Harvey Knox interfered with his son's high school coaches and Ronnie played for three different high school teams (Beverly Hills, Inglewood, Santa Monica) in three years. Harvey Knox was also accused of interfering in the business of his stepdaughter, actress Patricia Knox.

Ronnie Knox played for one season at UCLA in 1955 before being declared ineligible due to accepting "under-the-table" financing.

==Professional career==
After leaving UCLA, Knox signed a movie contract with Metro-Goldwyn-Mayer, but he never appeared in any pictures for the studio. Knox signed with the Hamilton Tiger-Cats, but left the team after one month to once again pursue a film career. Knox signed with the Calgary Stampeders on October 3, 1956, six days after quitting the Tiger-Cats.
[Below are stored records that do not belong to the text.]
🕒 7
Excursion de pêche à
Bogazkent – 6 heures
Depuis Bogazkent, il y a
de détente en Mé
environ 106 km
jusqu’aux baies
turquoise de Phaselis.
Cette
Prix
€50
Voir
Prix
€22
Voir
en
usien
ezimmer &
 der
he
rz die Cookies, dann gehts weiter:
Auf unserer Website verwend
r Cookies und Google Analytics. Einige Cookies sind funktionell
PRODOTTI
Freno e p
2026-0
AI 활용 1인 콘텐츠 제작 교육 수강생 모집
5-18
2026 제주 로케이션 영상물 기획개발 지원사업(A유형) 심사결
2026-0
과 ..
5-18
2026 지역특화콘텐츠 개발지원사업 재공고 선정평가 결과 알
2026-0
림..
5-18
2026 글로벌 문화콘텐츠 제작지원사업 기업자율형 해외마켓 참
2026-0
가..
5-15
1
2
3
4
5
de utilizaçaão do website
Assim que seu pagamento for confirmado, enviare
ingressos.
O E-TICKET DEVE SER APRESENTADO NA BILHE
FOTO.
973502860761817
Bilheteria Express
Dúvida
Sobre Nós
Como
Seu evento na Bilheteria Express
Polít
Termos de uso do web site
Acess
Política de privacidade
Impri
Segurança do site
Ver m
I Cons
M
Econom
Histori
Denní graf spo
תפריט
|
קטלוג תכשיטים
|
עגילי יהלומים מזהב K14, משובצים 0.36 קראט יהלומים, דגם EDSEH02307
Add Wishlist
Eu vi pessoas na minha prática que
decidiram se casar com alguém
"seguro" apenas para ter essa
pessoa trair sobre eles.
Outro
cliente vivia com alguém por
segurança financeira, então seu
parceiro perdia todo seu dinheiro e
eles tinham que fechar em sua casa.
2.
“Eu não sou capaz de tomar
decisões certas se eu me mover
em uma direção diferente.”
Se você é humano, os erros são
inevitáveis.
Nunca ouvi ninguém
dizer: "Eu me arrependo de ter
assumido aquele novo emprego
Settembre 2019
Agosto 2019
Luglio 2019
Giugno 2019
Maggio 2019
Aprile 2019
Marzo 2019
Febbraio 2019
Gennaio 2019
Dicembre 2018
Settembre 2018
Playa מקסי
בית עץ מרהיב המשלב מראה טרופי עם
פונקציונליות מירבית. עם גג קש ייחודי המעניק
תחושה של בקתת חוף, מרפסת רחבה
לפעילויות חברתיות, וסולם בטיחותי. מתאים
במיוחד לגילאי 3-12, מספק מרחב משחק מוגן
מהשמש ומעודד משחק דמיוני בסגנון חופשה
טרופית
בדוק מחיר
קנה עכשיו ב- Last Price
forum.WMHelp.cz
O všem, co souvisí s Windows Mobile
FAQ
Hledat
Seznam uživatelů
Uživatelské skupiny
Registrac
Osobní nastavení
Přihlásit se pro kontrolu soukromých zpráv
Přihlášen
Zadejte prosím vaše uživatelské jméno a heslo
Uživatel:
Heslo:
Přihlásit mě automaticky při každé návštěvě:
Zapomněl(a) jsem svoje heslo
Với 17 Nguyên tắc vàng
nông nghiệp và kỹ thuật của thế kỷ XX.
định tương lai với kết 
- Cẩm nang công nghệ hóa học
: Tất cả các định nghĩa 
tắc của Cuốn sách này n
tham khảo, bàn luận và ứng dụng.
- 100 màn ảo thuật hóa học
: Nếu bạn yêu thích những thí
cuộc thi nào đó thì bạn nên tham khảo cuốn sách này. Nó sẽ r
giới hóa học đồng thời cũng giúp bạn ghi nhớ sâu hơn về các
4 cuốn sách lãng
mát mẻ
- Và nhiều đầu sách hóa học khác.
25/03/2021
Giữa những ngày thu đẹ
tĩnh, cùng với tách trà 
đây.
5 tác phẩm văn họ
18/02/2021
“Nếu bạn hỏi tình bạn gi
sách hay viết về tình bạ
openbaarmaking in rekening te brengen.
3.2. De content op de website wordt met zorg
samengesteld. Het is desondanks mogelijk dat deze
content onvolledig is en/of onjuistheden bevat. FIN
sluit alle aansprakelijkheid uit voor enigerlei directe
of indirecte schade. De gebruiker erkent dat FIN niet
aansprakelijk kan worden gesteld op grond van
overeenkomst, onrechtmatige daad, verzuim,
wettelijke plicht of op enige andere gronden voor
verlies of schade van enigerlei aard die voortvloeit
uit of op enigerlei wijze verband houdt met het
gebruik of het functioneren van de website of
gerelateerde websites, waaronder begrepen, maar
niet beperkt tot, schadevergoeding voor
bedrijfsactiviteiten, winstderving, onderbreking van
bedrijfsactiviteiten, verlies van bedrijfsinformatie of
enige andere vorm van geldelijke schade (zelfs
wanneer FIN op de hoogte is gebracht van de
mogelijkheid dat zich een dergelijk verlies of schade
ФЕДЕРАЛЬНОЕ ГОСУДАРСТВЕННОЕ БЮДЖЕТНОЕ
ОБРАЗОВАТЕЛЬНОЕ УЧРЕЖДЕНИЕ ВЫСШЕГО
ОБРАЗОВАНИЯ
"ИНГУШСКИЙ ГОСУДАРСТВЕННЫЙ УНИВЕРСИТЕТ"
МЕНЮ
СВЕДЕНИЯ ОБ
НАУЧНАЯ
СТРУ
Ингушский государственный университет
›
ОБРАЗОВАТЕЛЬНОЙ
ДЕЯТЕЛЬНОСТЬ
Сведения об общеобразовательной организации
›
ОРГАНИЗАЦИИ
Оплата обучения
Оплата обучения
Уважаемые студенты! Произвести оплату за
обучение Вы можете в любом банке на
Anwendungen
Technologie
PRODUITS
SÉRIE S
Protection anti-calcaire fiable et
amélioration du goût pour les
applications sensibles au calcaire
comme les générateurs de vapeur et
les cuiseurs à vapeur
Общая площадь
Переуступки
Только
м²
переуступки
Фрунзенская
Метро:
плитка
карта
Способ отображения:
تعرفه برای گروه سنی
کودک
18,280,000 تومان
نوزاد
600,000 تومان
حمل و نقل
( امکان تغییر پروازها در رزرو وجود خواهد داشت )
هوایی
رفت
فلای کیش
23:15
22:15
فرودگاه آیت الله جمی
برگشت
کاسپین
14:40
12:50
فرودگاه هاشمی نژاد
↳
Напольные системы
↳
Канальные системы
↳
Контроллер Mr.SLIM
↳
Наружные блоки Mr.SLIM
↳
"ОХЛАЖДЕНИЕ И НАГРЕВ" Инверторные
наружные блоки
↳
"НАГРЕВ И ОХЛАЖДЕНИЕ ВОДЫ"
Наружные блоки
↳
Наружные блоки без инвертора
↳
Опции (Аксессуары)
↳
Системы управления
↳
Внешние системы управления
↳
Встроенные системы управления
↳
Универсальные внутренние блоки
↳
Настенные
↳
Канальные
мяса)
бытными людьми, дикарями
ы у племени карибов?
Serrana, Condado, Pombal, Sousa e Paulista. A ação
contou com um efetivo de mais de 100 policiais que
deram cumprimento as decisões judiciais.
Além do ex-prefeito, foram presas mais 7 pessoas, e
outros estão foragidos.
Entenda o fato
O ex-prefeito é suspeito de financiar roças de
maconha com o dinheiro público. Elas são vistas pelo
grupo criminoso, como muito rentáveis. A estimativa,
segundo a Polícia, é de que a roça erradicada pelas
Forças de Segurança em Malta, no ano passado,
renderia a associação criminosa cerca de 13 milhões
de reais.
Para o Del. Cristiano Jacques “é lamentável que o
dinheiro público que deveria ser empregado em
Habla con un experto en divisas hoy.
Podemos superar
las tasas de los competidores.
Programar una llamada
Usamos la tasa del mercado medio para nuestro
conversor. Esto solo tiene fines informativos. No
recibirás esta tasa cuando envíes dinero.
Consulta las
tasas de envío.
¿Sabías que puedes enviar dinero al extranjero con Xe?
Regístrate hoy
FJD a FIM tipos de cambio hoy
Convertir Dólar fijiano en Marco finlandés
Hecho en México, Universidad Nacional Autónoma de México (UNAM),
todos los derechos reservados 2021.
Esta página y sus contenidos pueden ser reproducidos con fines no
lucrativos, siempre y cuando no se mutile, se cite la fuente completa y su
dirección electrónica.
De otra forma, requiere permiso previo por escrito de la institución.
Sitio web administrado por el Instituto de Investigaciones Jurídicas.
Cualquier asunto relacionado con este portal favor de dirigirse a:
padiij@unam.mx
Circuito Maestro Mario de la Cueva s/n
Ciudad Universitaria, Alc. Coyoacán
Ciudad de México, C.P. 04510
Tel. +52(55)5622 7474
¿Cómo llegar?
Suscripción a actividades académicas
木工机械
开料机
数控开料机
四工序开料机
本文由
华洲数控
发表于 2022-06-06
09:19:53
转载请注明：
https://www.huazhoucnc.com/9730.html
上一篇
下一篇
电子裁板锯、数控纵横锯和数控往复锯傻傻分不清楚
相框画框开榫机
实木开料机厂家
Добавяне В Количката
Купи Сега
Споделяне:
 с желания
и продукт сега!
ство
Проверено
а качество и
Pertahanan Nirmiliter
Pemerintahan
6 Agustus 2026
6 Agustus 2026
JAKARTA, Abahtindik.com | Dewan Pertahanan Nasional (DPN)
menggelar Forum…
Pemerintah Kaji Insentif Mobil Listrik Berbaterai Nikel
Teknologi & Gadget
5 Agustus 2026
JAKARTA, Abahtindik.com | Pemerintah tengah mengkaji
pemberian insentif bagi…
Selected in the third round of the 1957 NFL draft, Knox signed with the Chicago Bears. He was suspended indefinitely by head coach (and owner) George Halas in early October 1957 for violations which included his stepfather's public criticism of the team and missing two practices and a quarterback tutoring session without reason.

Due to a bitter dispute with the Bears, Knox was not allowed by Halas to play for the Bears or play for any other NFL team. Instead, he signed with the Toronto Argonauts midway through 1958 CFL season with a promise by Harvey Knox to the team that he would not interfere. His most notable performance came on October 25, 1958 when, playing the Ottawa Rough Riders, he passed for 522 yards, then a team record and still second most in Argonaut history. After splitting up with his stepfather, Knox played only one more season of football before retiring, saying that football was a "game for animals".

==Post-sports==
After leaving Toronto, Knox appeared in a few movies and television shows, but did not return to football, despite offers from the Oakland Raiders and San Diego Chargers of the newly formed American Football League.

In the 1960s, 1970s, and 1980s Knox drifted around California, residing only a short time in various towns, prior to moving again. In July 1988 a reporter located him as he was moving out of a one-room apartment in Canoga Park. Knox had lived there for just several weeks, spending the majority of his time writing poetry. Aside from past residences in McKinleyville, Malibu, and San Francisco, Knox lived for short periods in Maine and Texas. He also lived for brief stints in Mexico and Europe.

Having been single since a divorce from painter Renate Druks in 1964, his philosophy was to stay free. Knox compared his lifestyle to the noble savage written about by James Fenimore Cooper. He read English literature by the hour, stretched out on a cot or in his worn out twelve-year-old car. He yearned for a life at sea.